Required work:
Please write out the passage of the sprite camera post below from "void Graphics::drawAsset(const SpriteData" to "objects off screen." word for word.

Text under study:
Hi All,
I am confused about the game 'camera' for a 2d sprite based game
I have some code that initializes a win32 window and then a directX device. The code to initialize the directX window consists of the following major DirectX11 calls (the arrows just indicate the order of these calls):
D3D11CreateDevice -> CreateSwapChain -> CreateRenderTargetView -> OMSetRenderTargets -> RSSetViewports
I then load the textures I want to use using DirectxTK's CreateDDSTextureFromFile()
To draw my .dds texture I call
graphics->drawAsset(spriteData);
where spriteData is a structure that contains my textures shader resource view.
The drawSprite function uses the DirectXTK to draw my sprite as per their documentation:"
void Graphics::drawAsset(const SpriteData &spriteData)
{
g_Sprites->Begin(SpriteSortMode_Deferred);
g_Sprites->Draw(spriteData.srv, XMFLOAT2(spriteData.x, spriteData.y), nullptr, Colors::White);
g_Sprites->End();
}
Somehow in all of this my sprite appears on screen with its top left pixel location at (spriteData.x, spriteData.y).
What I want to do now is zoom the camera out quite a bit, to enter kind of a 'debug' mode, where I can see the location of sprites and objects off screen.

Supplied entries:
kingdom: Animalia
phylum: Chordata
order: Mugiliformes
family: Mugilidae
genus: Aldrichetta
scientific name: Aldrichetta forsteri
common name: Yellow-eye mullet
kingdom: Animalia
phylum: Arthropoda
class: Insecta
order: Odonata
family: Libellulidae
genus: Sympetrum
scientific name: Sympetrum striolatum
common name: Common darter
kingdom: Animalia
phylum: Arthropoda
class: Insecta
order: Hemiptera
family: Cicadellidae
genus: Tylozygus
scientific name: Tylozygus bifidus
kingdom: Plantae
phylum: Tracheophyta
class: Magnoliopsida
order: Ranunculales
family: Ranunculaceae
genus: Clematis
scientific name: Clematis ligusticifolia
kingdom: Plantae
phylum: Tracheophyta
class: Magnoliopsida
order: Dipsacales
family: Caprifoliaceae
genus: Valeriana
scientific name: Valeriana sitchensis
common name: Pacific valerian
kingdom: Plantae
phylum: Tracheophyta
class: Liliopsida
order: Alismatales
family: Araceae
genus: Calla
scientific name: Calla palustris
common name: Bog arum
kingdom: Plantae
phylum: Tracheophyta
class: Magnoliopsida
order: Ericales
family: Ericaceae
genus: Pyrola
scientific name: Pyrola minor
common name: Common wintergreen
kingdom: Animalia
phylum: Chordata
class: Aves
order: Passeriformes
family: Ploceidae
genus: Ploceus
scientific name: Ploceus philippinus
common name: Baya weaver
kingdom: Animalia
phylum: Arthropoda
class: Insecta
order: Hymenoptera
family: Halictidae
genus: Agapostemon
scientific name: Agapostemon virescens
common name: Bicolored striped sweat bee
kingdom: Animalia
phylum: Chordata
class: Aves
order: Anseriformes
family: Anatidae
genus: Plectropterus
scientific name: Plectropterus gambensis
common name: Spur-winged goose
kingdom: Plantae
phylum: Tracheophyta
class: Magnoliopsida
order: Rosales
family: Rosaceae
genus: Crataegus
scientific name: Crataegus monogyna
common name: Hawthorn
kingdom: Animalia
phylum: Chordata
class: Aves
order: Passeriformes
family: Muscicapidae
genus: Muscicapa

Solution below:
void Graphics::drawAsset(const SpriteData &spriteData)
{
g_Sprites->Begin(SpriteSortMode_Deferred);
g_Sprites->Draw(spriteData.srv, XMFLOAT2(spriteData.x, spriteData.y), nullptr, Colors::White);
g_Sprites->End();
}
Somehow in all of this my sprite appears on screen with its top left pixel location at (spriteData.x, spriteData.y).
What I want to do now is zoom the camera out quite a bit, to enter kind of a 'debug' mode, where I can see the location of sprites and objects off screen.